RECONNECT Trial Targets Postpartum Depression
The company has launched the RECONNECT Phase 2 clinical trial, with participant enrollment beginning by the end of June and results anticipated by the second quarter of next year. The double-blind randomized controlled trial will evaluate RE104's efficacy in treating postpartum depression, a condition affecting a significant portion of new mothers.
Eligible participants must be within 12 months postpartum and meet DSM-5 criteria for a postpartum major depressive episode with moderate to severe severity, defined as a HAM-D score of 24 or greater.
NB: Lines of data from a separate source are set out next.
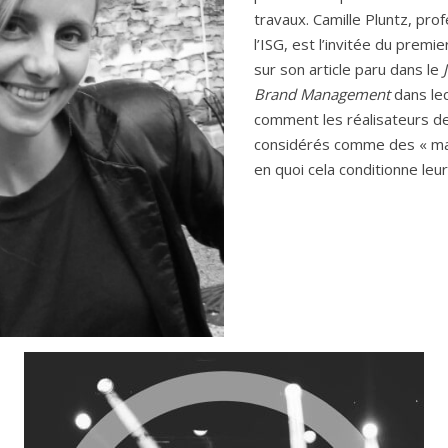
travaux. Camille Pluntz, pro
l’ISG, est l’invitée du premie
sur son article paru dans le
Brand Management
dans leq
comment les réalisateurs de
considérés comme des « ma
en quoi cela conditionne leur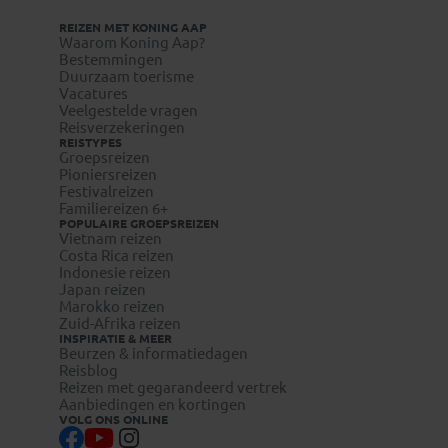
REIZEN MET KONING AAP
Waarom Koning Aap?
Bestemmingen
Duurzaam toerisme
Vacatures
Veelgestelde vragen
Reisverzekeringen
REISTYPES
Groepsreizen
Pioniersreizen
Festivalreizen
Familiereizen 6+
POPULAIRE GROEPSREIZEN
Vietnam reizen
Costa Rica reizen
Indonesie reizen
Japan reizen
Marokko reizen
Zuid-Afrika reizen
INSPIRATIE & MEER
Beurzen & informatiedagen
Reisblog
Reizen met gegarandeerd vertrek
Aanbiedingen en kortingen
VOLG ONS ONLINE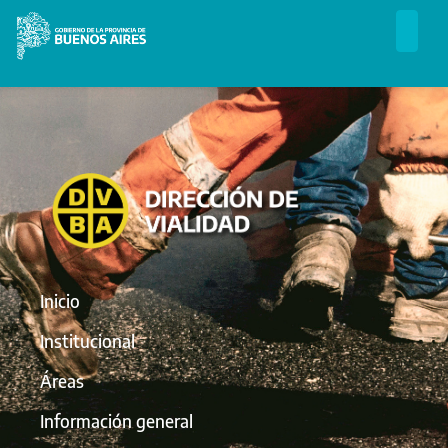
Inicio
Institucional
Áreas
Información general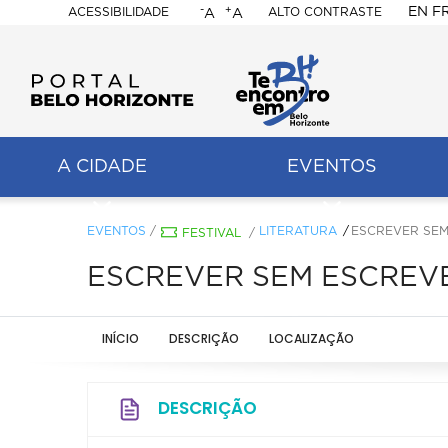
-
+
EN
F
ACESSIBILIDADE
ALTO CONTRASTE
A
A
PORTAL
BELO
HORIZONTE
A CIDADE
EVENTOS
ação
pal
EVENTOS
/
LITERATURA
ESCREVER SE
FESTIVAL
/
ESCREVER SEM ESCREV
INÍCIO
DESCRIÇÃO
LOCALIZAÇÃO
DESCRIÇÃO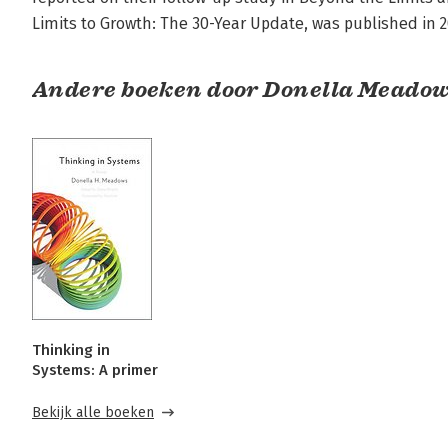
Limits to Growth: The 30-Year Update, was published in 2
Andere boeken door Donella Meado
Thinking in
Systems: A primer
Bekijk alle boeken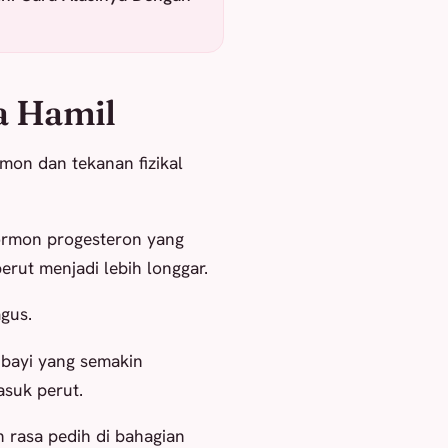
a Hamil
mon dan tekanan fizikal
hormon progesteron yang
rut menjadi lebih longgar.
gus.
, bayi yang semakin
asuk perut.
 rasa pedih di bahagian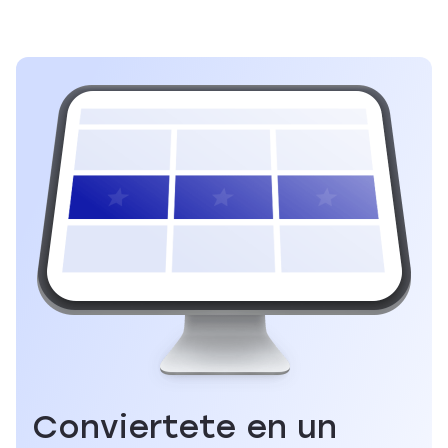
Conviertete en un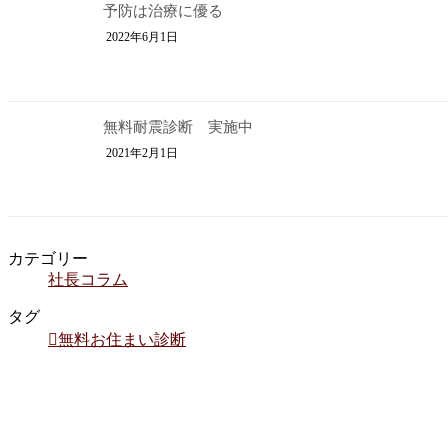
予防は治療に優る
2022年6月1日
無料耐震診断 実施中
2021年2月1日
カテゴリー
社長コラム
タグ
無料お住まい診断
イベント情報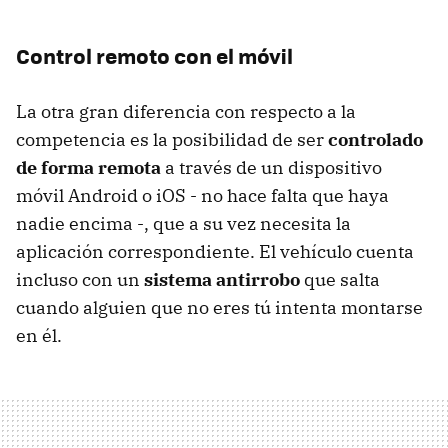
Control remoto con el móvil
La otra gran diferencia con respecto a la
competencia es la posibilidad de ser
controlado
de forma remota
a través de un dispositivo
móvil Android o iOS - no hace falta que haya
nadie encima -, que a su vez necesita la
aplicación correspondiente. El vehículo cuenta
incluso con un
sistema antirrobo
que salta
cuando alguien que no eres tú intenta montarse
en él.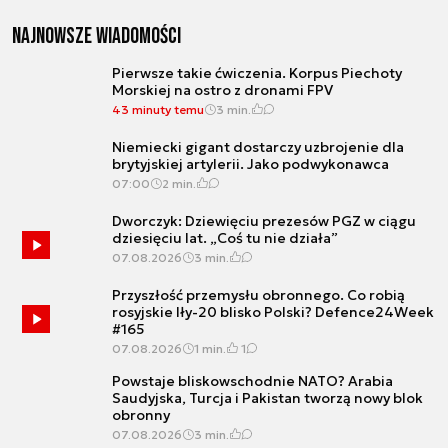
Najnowsze wiadomości
Pierwsze takie ćwiczenia. Korpus Piechoty
Morskiej na ostro z dronami FPV
43 minuty temu
3 min.
Niemiecki gigant dostarczy uzbrojenie dla
brytyjskiej artylerii. Jako podwykonawca
07:00
2 min.
Dworczyk: Dziewięciu prezesów PGZ w ciągu
dziesięciu lat. „Coś tu nie działa”
07.08.2026
3 min.
Przyszłość przemysłu obronnego. Co robią
rosyjskie Iły-20 blisko Polski? Defence24Week
#165
07.08.2026
1 min.
1
Powstaje bliskowschodnie NATO? Arabia
Saudyjska, Turcja i Pakistan tworzą nowy blok
obronny
07.08.2026
3 min.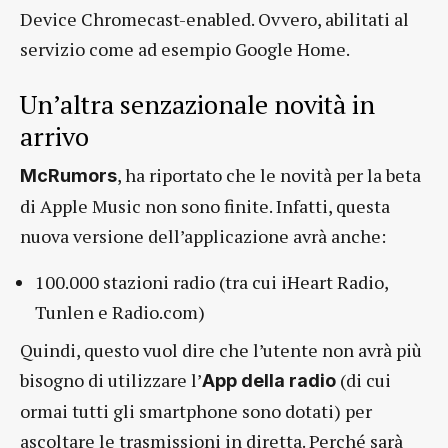
Device Chromecast-enabled. Ovvero, abilitati al
servizio come ad esempio Google Home.
Un’altra senzazionale novità in
arrivo
, ha riportato che le novità per la beta
McRumors
di Apple Music non sono finite. Infatti, questa
nuova versione dell’applicazione avrà anche:
100.000 stazioni radio (tra cui iHeart Radio,
Tunlen e Radio.com)
Quindi, questo vuol dire che l’utente non avrà più
bisogno di utilizzare l’
(di cui
App della radio
ormai tutti gli smartphone sono dotati) per
ascoltare le trasmissioni in diretta. Perché sarà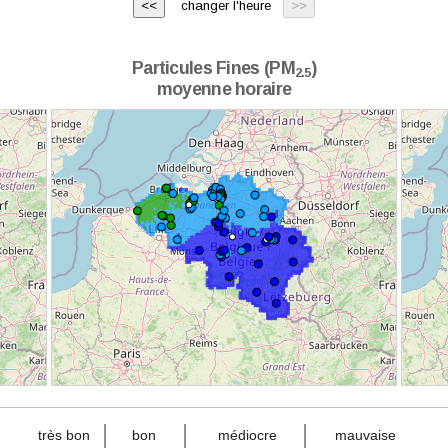
changer l'heure
Particules Fines (PM
)
2.5
moyenne horaire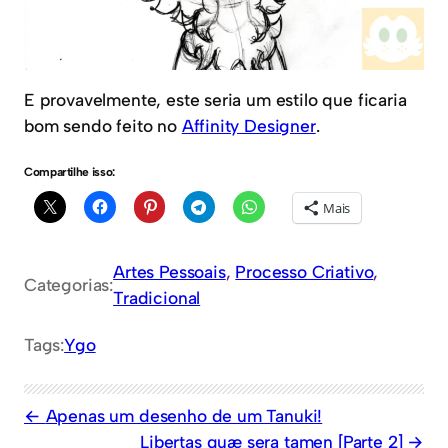
E provavelmente, este seria um estilo que ficaria
bom sendo feito no
Affinity Designer
.
Compartilhe isso:
Mais
Artes Pessoais
, 
Processo Criativo
, 
Categorias:
Tradicional
Tags:
Ygo
Apenas um desenho de um Tanuki!
Libertas quæ sera tamen [Parte 2]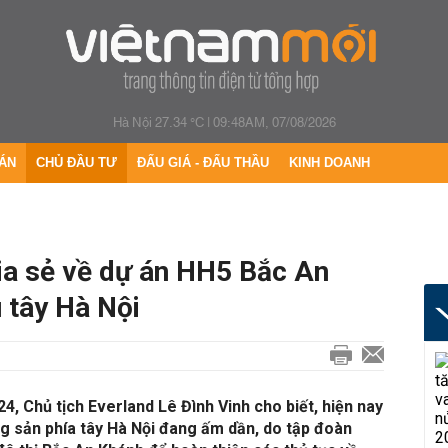
Hà Nội 27.34 °C
|
09:48AM, 07/08/2026
ÁN
CHỦ ĐẦU TƯ
ĐẤU GIÁ - ĐẤU THẦU
KINH DOANH
ia sẻ về dự án HH5 Bắc An
 tây Hà Nội
, Chủ tịch Everland Lê Đình Vinh cho biết, hiện nay
ộng sản phía tây Hà Nội đang ấm dần, do tập đoàn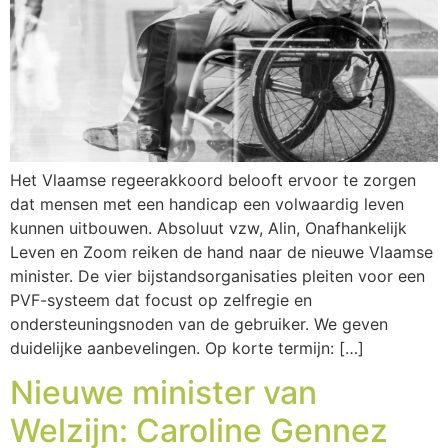
Het Vlaamse regeerakkoord belooft ervoor te zorgen
dat mensen met een handicap een volwaardig leven
kunnen uitbouwen. Absoluut vzw, Alin, Onafhankelijk
Leven en Zoom reiken de hand naar de nieuwe Vlaamse
minister. De vier bijstandsorganisaties pleiten voor een
PVF-systeem dat focust op zelfregie en
ondersteuningsnoden van de gebruiker. We geven
duidelijke aanbevelingen. Op korte termijn: […]
Nieuwe minister van
Welzijn: Caroline Gennez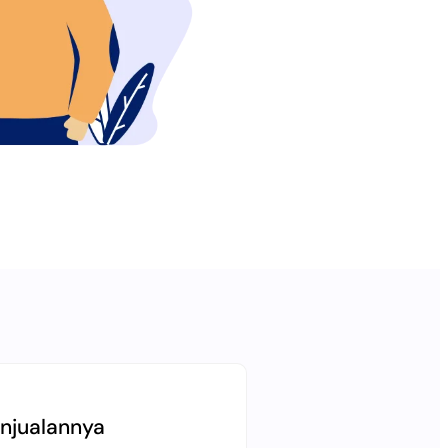
njualannya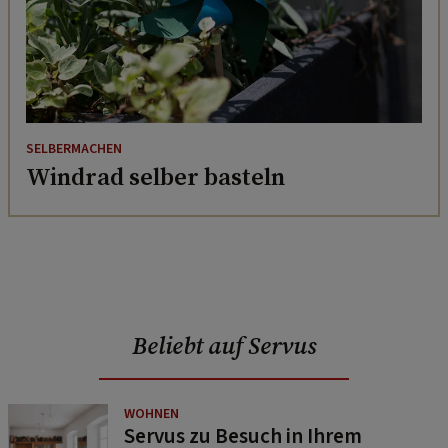
SELBERMACHEN
Windrad selber basteln
Beliebt auf Servus
WOHNEN
Servus zu Besuch in Ihrem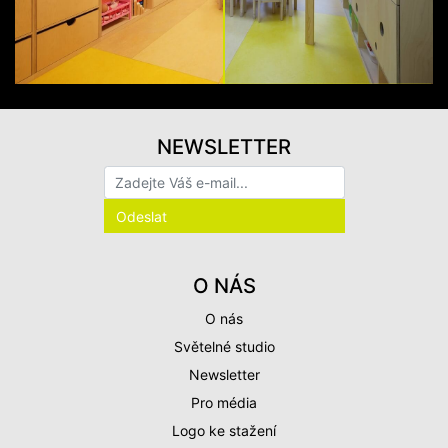
NEWSLETTER
O NÁS
O nás
Světelné studio
Newsletter
Pro média
Logo ke stažení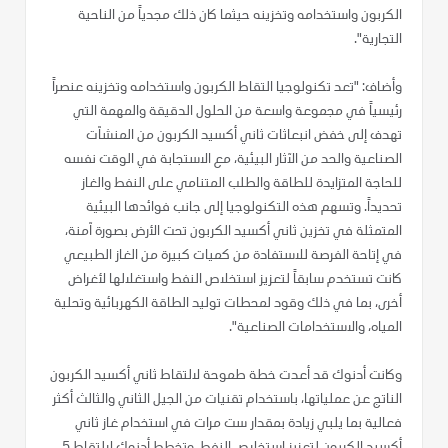
الكربون واستخدامه وتخزينه حيثما كان ذلك مجدياً من الناحية
التجارية".
وأضاف: "تعد تكنولوجيا التقاط الكربون واستخدامه وتخزينه عنصراً
رئيسياً في مجموعة واسعة من الحلول الدقيقة والمهمة التي
تهدف إلى خفض انبعاثات ثاني أكسيد الكربون من المنشآت
الصناعية والحد من الآثار البيئية، مع الاستجابة في الوقت نفسه
للحاجة المتزايدة للطاقة والطلب المتنامي على النفط والغاز
تحديداً. وتسهم هذه التكنولوجيا إلى جانب فوائدها البيئية
المتمثلة في تخزين ثاني أكسيد الكربون تحت الأرض بصورة آمنة،
في إتاحة الفرصة للاستفادة من كميات كبيرة من الغاز الطبيعي
كانت تستخدم سابقاً لتعزيز استخلاص النفط واستغلالها لأغراض
أخرى، بما في ذلك وقود لمحطات توليد الطاقة الكهربائية وتحلية
المياه، والاستخدامات الصناعية".
وكانت أدنوك قد أعدت خطة طموحة لالتقاط ثاني أكسيد الكربون
الناتج عن عملياتها، باستخدام تقنيات من الجيل الثاني والثالث أكثر
فعالية بما يلبي زيادة بمقدار ست مرات في استخدام غاز ثاني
The study specifically targets episodes with onset during the last trimester of pregnancy or within 4 weeks of delivery.
The trial excludes individuals with certain psychiatric conditions, including history of postpartum psychosis and current treatment-resistant depression, as well as those with significant suicide risk or prior psychedelic use. Participants receive either a single 30 mg subcutaneous dose of RE104 or a 1.5 mg comparator dose, with depression severity assessed at days 1, 7, 14, and 28.
Safety Considerations and Treatment Protocol
The RECONNECT trial includes important safety measures, requiring participants to stop breastfeeding before or at screening to prevent potential drug transfer to infants through breast milk. The study protocol does not specify whether breastfeeding can be resumed after drug administration.
The treatment protocol incorporates psychological support elements standard in psychedelic therapy, including a preparation session before the first dose and two integration sessions following medication administration. Notably, participants are not required to be hospitalized for the duration of the trial.
Mechanism of Action and Broader Applications
Like other compounds in Reunion's portfolio, RE104 targets the serotonin 2A receptor, a protein linked to learning, memory, and various mental disorders. This receptor is also the primary site where psychedelic drugs exert their hallucinogenic effects.
Beyond postpartum depression, Reunion is exploring RE104's potential in treating adjustment disorder in cancer patients, a condition characterized by maladaptive responses to cancer diagnosis lasting over two weeks. According to the company, approximately 40% of cancer patients develop mood disorders, representing a substantial unmet medical need.
Company Transformation and Market Context
The funding represents a remarkable turnaround for Reunion, which faced potential Nasdaq delisting due to minimum share price violations two years ago. Originally operating as Field Trip Health, the company underwent a strategic split in April 2022, with drug discovery activities rebranded as Reunion. Following the split, Reunion consolidated shares on a 5:1 basis to maintain Nasdaq compliance before agreeing to an all-cash acquisition by MPM valued at just over $13 million in May 2023.
The psychedelic drug development field has attracted increasing investment as companies work to overcome previous legal, scientific, and regulatory barriers. Compass Pathways raised nearly $150 million through an IPO in 2020 for psilocybin research targeting PTSD and depression, while Cybin secured $150 million in March through stock sales to selected investors.
Natalie Sacks, a venture partner at Novo Holdings, expressed optimism about RE104's potential, emphasizing its promise in improving outcomes for patients with limited treatment options. The investment reflects growing confidence in psychedelic medicine's therapeutic potential, particularly for conditions with significant unmet medical needs like postpartum depression.